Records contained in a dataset
····················
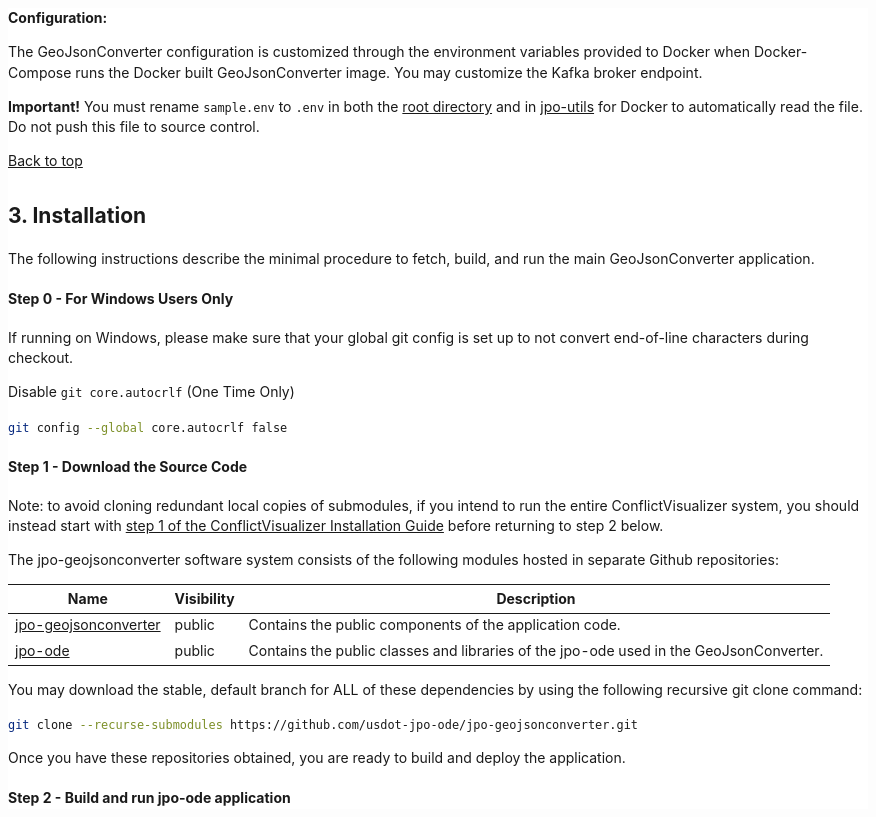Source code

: **Configuration:**

The GeoJsonConverter configuration is customized through the environment variables provided to Docker when Docker-Compose runs the Docker built GeoJsonConverter image. You may customize the Kafka broker endpoint.

**Important!**
You must rename `sample.env` to `.env` in both the [root directory](sample.env) and in [jpo-utils](jpo-utils/sample.env) for Docker to automatically read the file. Do not push this file to source control.

[Back to top](#toc)



<a name="installation"/>

## 3. Installation

The following instructions describe the minimal procedure to fetch, build, and run the main GeoJsonConverter application.

#### Step 0 - For Windows Users Only

If running on Windows, please make sure that your global git config is set up to not convert end-of-line characters during checkout.

Disable `git core.autocrlf` (One Time Only)

```bash
git config --global core.autocrlf false
```

#### Step 1 - Download the Source Code

Note: to avoid cloning redundant local copies of submodules, if you intend to run the entire ConflictVisualizer system, you should instead start with [step 1 of the ConflictVisualizer Installation Guide](https://github.com/usdot-jpo-ode/jpo-conflictvisualizer?tab=readme-ov-file#1-initialize-and-update-submodules) before returning to step 2 below.

The jpo-geojsonconverter software system consists of the following modules hosted in separate Github repositories:

|Name|Visibility|Description|
|----|----------|-----------|
|[jpo-geojsonconverter](https://github.com/usdot-jpo-ode/jpo-geojsonconverter)|public|Contains the public components of the application code.|
|[jpo-ode](https://github.com/usdot-jpo-ode/jpo-ode)|public|Contains the public classes and libraries of the jpo-ode used in the GeoJsonConverter.|

You may download the stable, default branch for ALL of these dependencies by using the following recursive git clone command:

```bash
git clone --recurse-submodules https://github.com/usdot-jpo-ode/jpo-geojsonconverter.git
```

Once you have these repositories obtained, you are ready to build and deploy the application.

#### Step 2 - Build and run jpo-ode application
····················
# EXERCISE DESCRIPTION
Could you write out, exactly as they stand, only the lines above that begin at the line with "The GeoJsonConverter configuration" and stop after the line with "#### Step 1 - Download the Source Code"?

# SOLUTION TO THE PROBLEM
The GeoJsonConverter configuration is customized through the environment variables provided to Docker when Docker-Compose runs the Docker built GeoJsonConverter image. You may customize the Kafka broker endpoint.

**Important!**
You must rename `sample.env` to `.env` in both the [root directory](sample.env) and in [jpo-utils](jpo-utils/sample.env) for Docker to automatically read the file. Do not push this file to source control.

[Back to top](#toc)



<a name="installation"/>

## 3. Installation

The following instructions describe the minimal procedure to fetch, build, and run the main GeoJsonConverter application.

#### Step 0 - For Windows Users Only

If running on Windows, please make sure that your global git config is set up to not convert end-of-line characters during checkout.

Disable `git core.autocrlf` (One Time Only)

```bash
git config --global core.autocrlf false
```

#### Step 1 - Download the Source Code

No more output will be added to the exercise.